I’ve been redrafting and editing a short story called ‘Wasps’ for what seems a very long time. It’s now there, or as much there as a short story ever is. It’s morphed from the 1st person, past tense, through the 2nd person ‘you’ to multi-perspectives and finally to the 3rd person, present tense.
The story has also moved setting from my own place of Gower, to France. The process has illuminated that revising a draft is often about revision in the fullest sense of the word: to see again, to see anew. And sometimes to see from afar.
I’m emotionally attached to this story. It’s been through a grilling workshop at one of the fiction clinics run by great Irish writer, Claire Keegan. It’s been discussed in terms of the epiphany at a DACE session at Swansea University and next week, I am delighted that it will be published in edition 8 of The Lonely Crowd. I’m looking forward to giving a short reading from the story at the launch at Noah’s Yard, Swansea on 8th November, and at Little Man, Cardiff on 15th November. An essay on the writing process of ‘Wasps’ is also being published online at The Lonely Crowd. I am grateful to editor, John Lavin, for this opportunity to share print space and physical space with many writers I so admire.
I’m glad I stuck with ‘Wasps’ even though there were times I was going to file it under bin. As Keegan says: “The story’s there in the draft. You only have to look.”
An extract from ‘Wasps’
They let themselves in with the heavy iron key that’s been left for them under the geranium pot in the gravelled courtyard. Out of the intense June light, the shuttered kitchen is dim and cool. They see the wicker welcome basket groaning with produce on the worktop, smell the air thick with pink garlic, ripe peaches and cantaloupe. Two glasses are ready along with a bottle of local Gallaic rouge, which they uncork immediately, a sweet mix of fruit and spice escaping the bottle.
Once they have settled in, they sit on the terrace, at the table with the familiar, red cloth and gorge on strong hard cheese from the Tarn and hunks of bread, and toast the week to come. It is dark by then: rural France dark, though the air still hot and humid. The grating of cicada legs summoning their mates provides the backdrop to their conversation.
“You OK?” he asks.
“Yeah. Fine. Good to be back,” she says.
“And?” he asks.
“Just as it was,” she replies.
They decide the dishes can wait until morning before mounting the twisting stone staircase to the bedroom. He’s thrown open the blue shutters and put them on the hook when he took the luggage up, flung the windows wide, in the hope of letting the outside into the stifle that’s been building up over the day. The cotton voile curtains hang limp in the breathless air.
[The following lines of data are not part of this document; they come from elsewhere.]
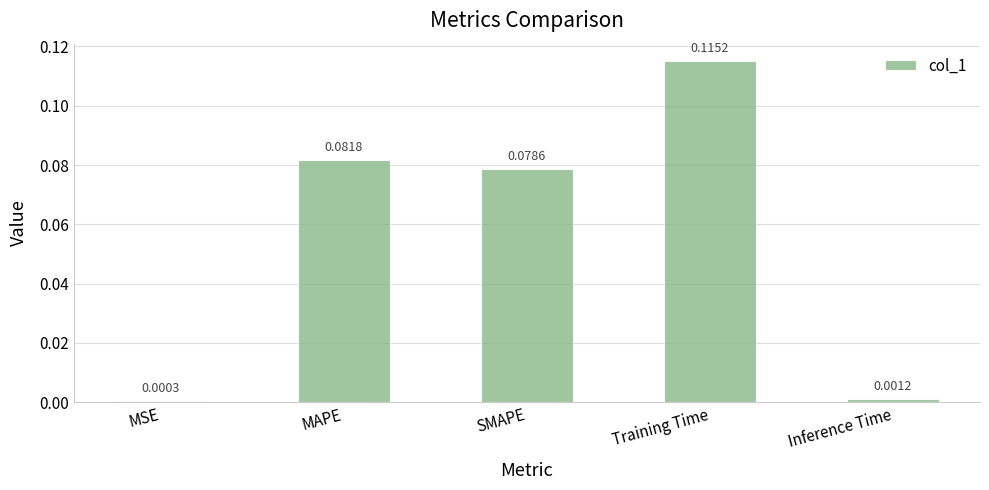

At which label is the value closest to 0?

MSE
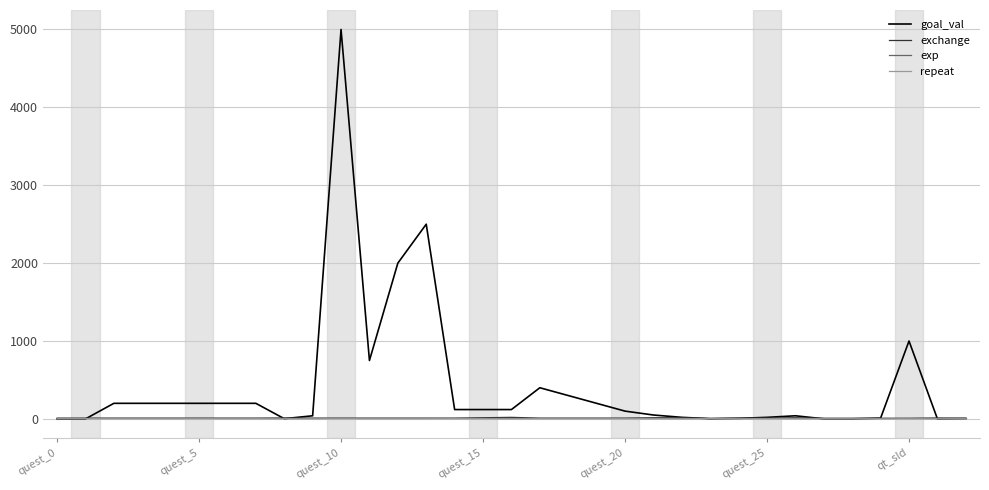

What is the average value of the exp series?

10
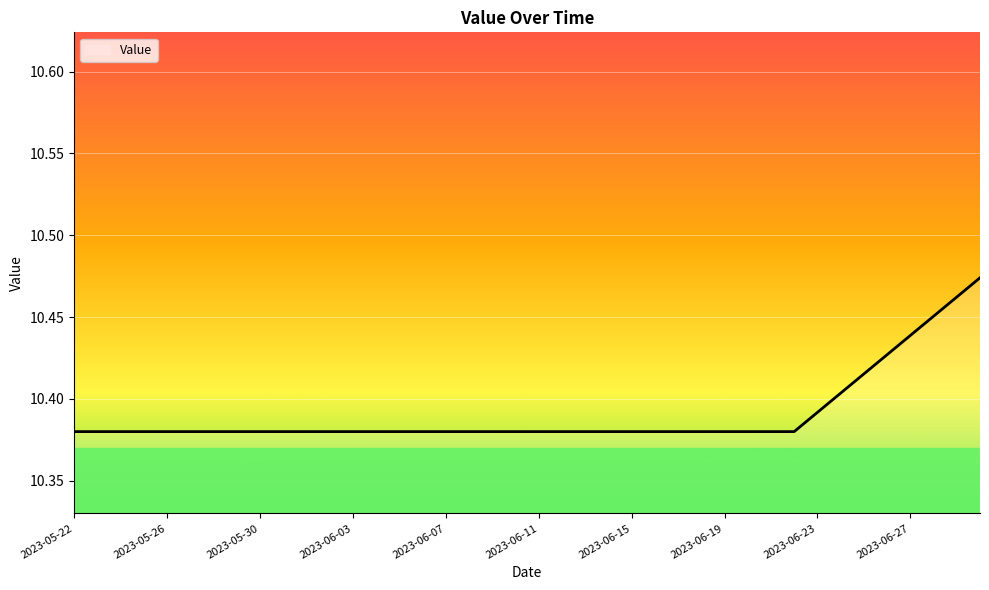

How many lines are shown in the chart?

1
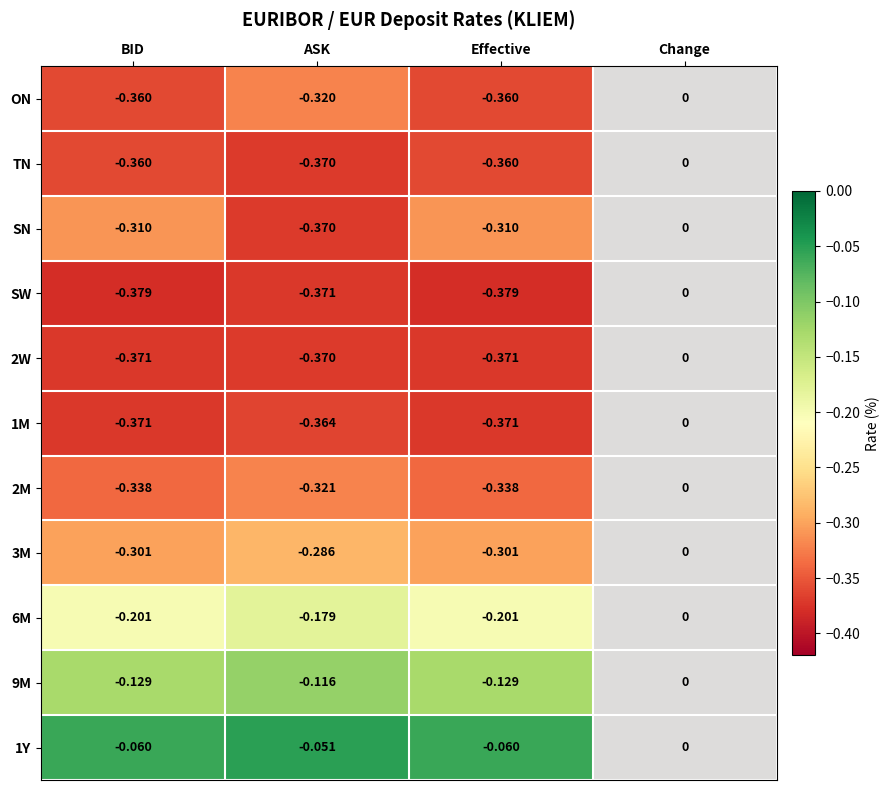

At which category is the sum across all series the highest?

ASK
As she switches on the bedside table lamp, she notices that the white walls behind the bed are flecked black with mosquitoes that have eased their way in. She doesn’t mention the windows to him, but takes a match and ignites the coil at the side of the bed. Immediately, the smoke curls, the smell of phosphorous and formaldehyde filling the room.
“Christ, sorry,” he says, “forgot.”
“Doesn’t matter. Not now,” she says.